Records for processing:
Segment Open

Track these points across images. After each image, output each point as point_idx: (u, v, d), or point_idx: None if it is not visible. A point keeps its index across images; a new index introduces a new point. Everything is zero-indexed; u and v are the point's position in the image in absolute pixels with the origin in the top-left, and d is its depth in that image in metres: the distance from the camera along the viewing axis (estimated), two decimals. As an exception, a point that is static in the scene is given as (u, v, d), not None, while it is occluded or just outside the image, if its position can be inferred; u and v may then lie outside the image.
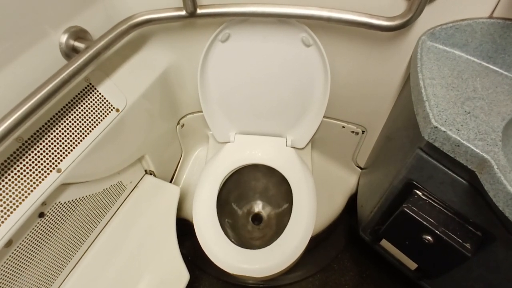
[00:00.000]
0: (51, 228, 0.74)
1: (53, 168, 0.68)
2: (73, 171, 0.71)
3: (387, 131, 1.00)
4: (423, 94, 0.66)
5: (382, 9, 0.75)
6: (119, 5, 0.81)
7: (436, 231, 0.70)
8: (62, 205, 0.75)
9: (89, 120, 0.75)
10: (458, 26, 0.72)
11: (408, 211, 0.73)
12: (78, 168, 0.73)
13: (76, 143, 0.72)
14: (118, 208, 0.95)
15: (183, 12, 0.77)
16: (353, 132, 1.12)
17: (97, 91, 0.77)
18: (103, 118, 0.77)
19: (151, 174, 1.06)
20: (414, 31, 0.77)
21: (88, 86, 0.76)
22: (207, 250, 0.89)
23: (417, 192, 0.75)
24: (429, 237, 0.72)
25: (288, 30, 0.85)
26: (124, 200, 0.97)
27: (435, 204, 0.73)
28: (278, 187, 1.15)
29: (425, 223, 0.71)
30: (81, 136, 0.73)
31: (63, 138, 0.70)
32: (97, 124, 0.76)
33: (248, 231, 1.16)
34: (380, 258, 1.06)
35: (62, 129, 0.70)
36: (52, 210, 0.73)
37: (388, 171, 0.87)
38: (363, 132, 1.10)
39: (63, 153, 0.70)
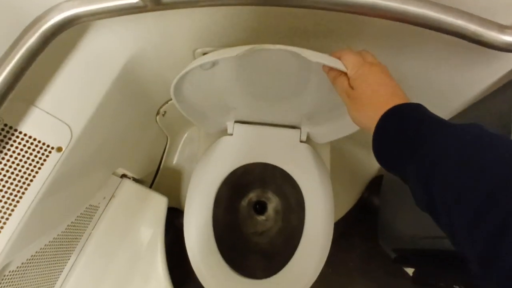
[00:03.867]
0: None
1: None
2: (14, 245, 0.52)
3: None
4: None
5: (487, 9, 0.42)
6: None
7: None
8: (15, 272, 0.58)
9: (16, 181, 0.50)
10: None
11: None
12: (21, 239, 0.52)
13: (4, 218, 0.50)
14: (90, 235, 0.77)
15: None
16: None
17: (20, 132, 0.50)
18: (39, 168, 0.52)
19: (129, 178, 0.85)
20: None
21: (2, 129, 0.48)
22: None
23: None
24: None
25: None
26: (98, 220, 0.78)
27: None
28: (283, 182, 0.95)
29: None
30: (9, 207, 0.50)
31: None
32: (30, 181, 0.52)
33: (251, 225, 1.02)
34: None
35: (-25, 207, 0.47)
36: (3, 285, 0.56)
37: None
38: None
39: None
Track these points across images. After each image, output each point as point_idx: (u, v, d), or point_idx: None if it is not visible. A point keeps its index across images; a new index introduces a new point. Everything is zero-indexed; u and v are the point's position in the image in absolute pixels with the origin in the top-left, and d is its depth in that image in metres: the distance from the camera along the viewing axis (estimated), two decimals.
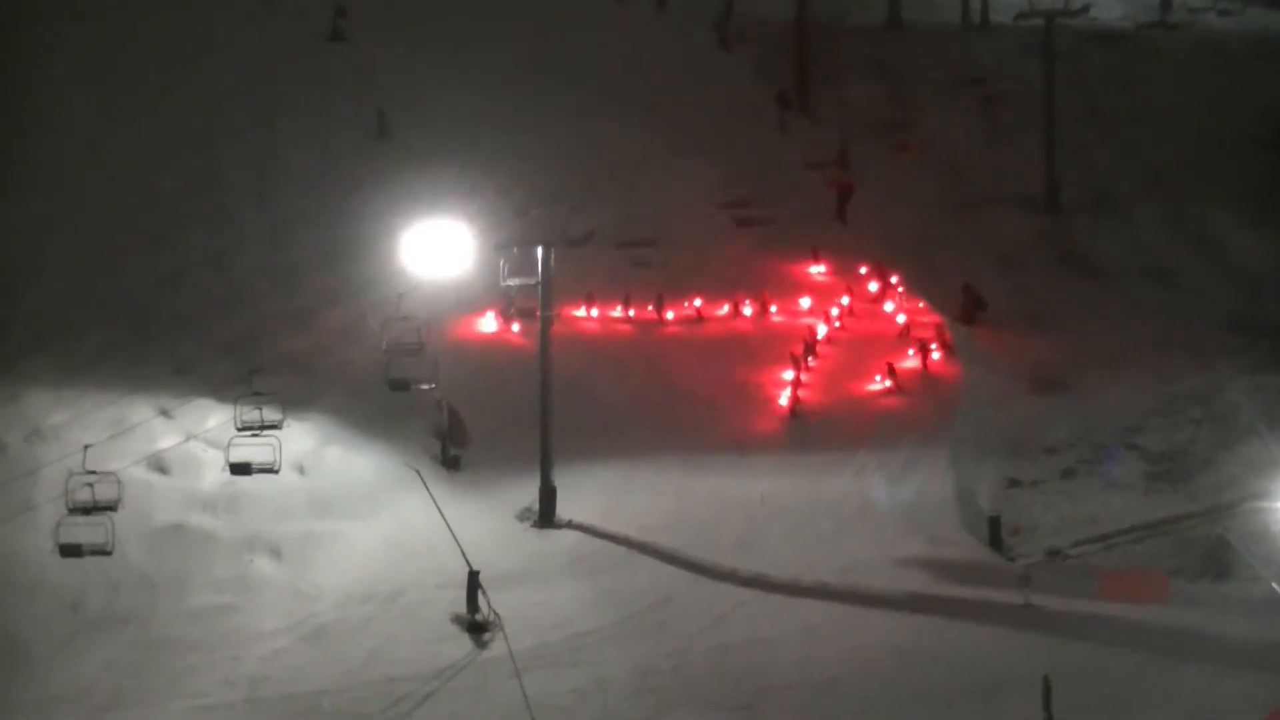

Segment Closed

What is being asked: Pictures stay out of the copy. Reproduce exactly the lines from the one containing "34: (380, 258, 1.06)" through the last line of the records above, both included.

Written response:
34: (380, 258, 1.06)
35: (62, 129, 0.70)
36: (52, 210, 0.73)
37: (388, 171, 0.87)
38: (363, 132, 1.10)
39: (63, 153, 0.70)
[00:03.867]
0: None
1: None
2: (14, 245, 0.52)
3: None
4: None
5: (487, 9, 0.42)
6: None
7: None
8: (15, 272, 0.58)
9: (16, 181, 0.50)
10: None
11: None
12: (21, 239, 0.52)
13: (4, 218, 0.50)
14: (90, 235, 0.77)
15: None
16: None
17: (20, 132, 0.50)
18: (39, 168, 0.52)
19: (129, 178, 0.85)
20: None
21: (2, 129, 0.48)
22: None
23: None
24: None
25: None
26: (98, 220, 0.78)
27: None
28: (283, 182, 0.95)
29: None
30: (9, 207, 0.50)
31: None
32: (30, 181, 0.52)
33: (251, 225, 1.02)
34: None
35: (-25, 207, 0.47)
36: (3, 285, 0.56)
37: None
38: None
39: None
Track these points across images. After each image, output each point as point_idx: (u, v, d), or point_idx: None if it is not visible. A point keeps its index across images; a new index introduces a new point. Everything is zero-indexed; u and v are the point's position in the image in absolute pixels with the origin in the top-left, and d is its depth in that image in metres: the distance from the camera along the viewing axis (estimated), two decimals.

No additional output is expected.